§ Bloco de texto:
---
Publicado originalmente no site da Revista FORUM, em 26 de junho de 2018
A famosa foto de Evandro Teixeira, na Passeata dos Cem Mil
A ‘Passeata dos Cem Mil’ e seus heróis, nas fotos de Evandro
e em um poema de Drummond
A passeata completa 50 anos nesta terça-feira, com vários
personagens que permanecem na luta até hoje
Por Julinho Bittencourt
A ditadura atingia o seu auge. Em março de 1968, a PM
invadiu o restaurante universitário
Calabouço, onde estudantes protestavam
contra o preço das refeições. No confronto, o comandante da PM, Aloísio Raposo,
matou o estudante Edson Luís, com um tiro no peito. Durante o velório e,
sobretudo, na missa do estudante, o Rio de Janeiro pegou fogo. A polícia
avançou contra estudantes, padres, jornalistas e populares.
Em 21 de junho, aconteceu a ‘Sexta-feira Sangrenta’. Durante
nova manifestação, desta vez na porta do Jornal do Brasil, três pessoas foram
mortas, dezenas ficaram feridas e mais de mil foram presas. O gosto de sangue
na boca da ditadura ruiu diante da opinião pública. Como forma de recuo, o
exército acabou permitindo uma nova manifestação, para o dia 26. Aquele dia, há
50 anos, entrou para a história e ficou conhecido como ‘A Passeara dos Cem
Mil’.
O AI-5
As consequências daquela manifestação ampla e sem precedentes
contra o regime dos militares foram desastrosas. Até o final do ano, vários
outros estudantes foram presos no Rio de Janeiro e em São Paulo, o Congresso
rejeitou projeto que concedia anistia aos estudantes, o Congresso da União
Nacional dos Estudantes (UNE), em Ibiúna (SP), foi invadido e mais de 400
estudantes foram presos. No final do ano, no dia 13 de dezembro, foi promulgado
o Ato Institucional Nº 5 (AI-5), dando início à página mais sangrenta e obscura
da nossa história recente.
A ‘Passeata dos Cem Mil’ contou com a participação de um sem
fim de personalidades da vida brasileira, entre eles artistas como Chico
Buarque de Holanda, Edu Lobo, Gilberto Gil, Caetano Veloso, Tônia Carreiro,
Grande Otelo, Paulo Autran, José Dirceu, Tancredo Neves, Marieta Severo, Nara
Leão, Clarice Lispector, Fernando Gabeira, entre muitos e muitos outros.
---
§ Registros de dados:
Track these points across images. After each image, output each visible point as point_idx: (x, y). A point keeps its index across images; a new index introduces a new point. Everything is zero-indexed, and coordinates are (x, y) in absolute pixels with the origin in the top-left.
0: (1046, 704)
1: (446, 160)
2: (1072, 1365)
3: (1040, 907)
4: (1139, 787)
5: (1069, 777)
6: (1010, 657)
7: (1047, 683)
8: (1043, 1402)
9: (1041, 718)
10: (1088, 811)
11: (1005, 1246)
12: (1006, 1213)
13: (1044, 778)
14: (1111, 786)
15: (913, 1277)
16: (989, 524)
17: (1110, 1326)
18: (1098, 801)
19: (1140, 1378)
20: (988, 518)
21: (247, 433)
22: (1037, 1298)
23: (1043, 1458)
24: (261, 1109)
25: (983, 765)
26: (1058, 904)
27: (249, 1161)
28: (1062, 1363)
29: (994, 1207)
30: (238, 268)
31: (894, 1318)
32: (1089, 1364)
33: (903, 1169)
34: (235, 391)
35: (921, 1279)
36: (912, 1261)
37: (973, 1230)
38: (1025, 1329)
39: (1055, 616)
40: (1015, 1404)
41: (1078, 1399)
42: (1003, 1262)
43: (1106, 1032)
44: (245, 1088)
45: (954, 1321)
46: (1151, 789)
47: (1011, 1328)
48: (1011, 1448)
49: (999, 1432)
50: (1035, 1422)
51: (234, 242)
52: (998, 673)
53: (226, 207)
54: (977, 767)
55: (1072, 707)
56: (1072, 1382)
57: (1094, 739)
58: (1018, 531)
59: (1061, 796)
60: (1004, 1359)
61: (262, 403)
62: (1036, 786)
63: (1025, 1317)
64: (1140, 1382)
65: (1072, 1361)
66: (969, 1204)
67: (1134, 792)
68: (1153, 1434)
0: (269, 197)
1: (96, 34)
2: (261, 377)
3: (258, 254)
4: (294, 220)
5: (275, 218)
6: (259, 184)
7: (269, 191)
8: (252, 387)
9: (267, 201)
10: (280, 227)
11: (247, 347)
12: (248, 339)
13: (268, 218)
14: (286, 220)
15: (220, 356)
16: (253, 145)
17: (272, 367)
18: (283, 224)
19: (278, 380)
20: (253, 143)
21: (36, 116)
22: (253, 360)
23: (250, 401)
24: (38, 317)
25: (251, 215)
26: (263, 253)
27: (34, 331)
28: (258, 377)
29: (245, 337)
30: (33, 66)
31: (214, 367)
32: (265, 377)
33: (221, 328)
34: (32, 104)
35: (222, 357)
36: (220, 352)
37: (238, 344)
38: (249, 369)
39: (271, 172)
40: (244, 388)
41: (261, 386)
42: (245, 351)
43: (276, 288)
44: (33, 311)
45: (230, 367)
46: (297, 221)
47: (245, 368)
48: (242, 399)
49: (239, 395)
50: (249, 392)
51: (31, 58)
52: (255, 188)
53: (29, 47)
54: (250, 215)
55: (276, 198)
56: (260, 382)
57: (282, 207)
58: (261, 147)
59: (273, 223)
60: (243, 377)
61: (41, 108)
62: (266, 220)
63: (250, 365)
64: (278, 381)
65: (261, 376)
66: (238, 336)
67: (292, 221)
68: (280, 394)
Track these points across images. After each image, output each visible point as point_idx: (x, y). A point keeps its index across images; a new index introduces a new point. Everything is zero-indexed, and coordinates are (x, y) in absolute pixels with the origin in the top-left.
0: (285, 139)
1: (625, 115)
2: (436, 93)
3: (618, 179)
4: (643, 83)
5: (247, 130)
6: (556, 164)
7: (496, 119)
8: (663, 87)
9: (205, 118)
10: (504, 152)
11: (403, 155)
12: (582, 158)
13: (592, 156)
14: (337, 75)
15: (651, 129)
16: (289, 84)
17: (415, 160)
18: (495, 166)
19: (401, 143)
---
§ Objetivo do exercício: Copie palavra por palavra o trecho do texto sobre a Passeata dos Cem Mil que começa em "Publicado originalmente no" e vai até "jornalistas e populares.". Os registros não têm nenhuma relação com o texto sobre a Passeata dos Cem Mil.

§ Solução do problema:
Publicado originalmente no site da Revista FORUM, em 26 de junho de 2018
A famosa foto de Evandro Teixeira, na Passeata dos Cem Mil
A ‘Passeata dos Cem Mil’ e seus heróis, nas fotos de Evandro
e em um poema de Drummond
A passeata completa 50 anos nesta terça-feira, com vários
personagens que permanecem na luta até hoje
Por Julinho Bittencourt
A ditadura atingia o seu auge. Em março de 1968, a PM
invadiu o restaurante universitário
Calabouço, onde estudantes protestavam
contra o preço das refeições. No confronto, o comandante da PM, Aloísio Raposo,
matou o estudante Edson Luís, com um tiro no peito. Durante o velório e,
sobretudo, na missa do estudante, o Rio de Janeiro pegou fogo. A polícia
avançou contra estudantes, padres, jornalistas e populares.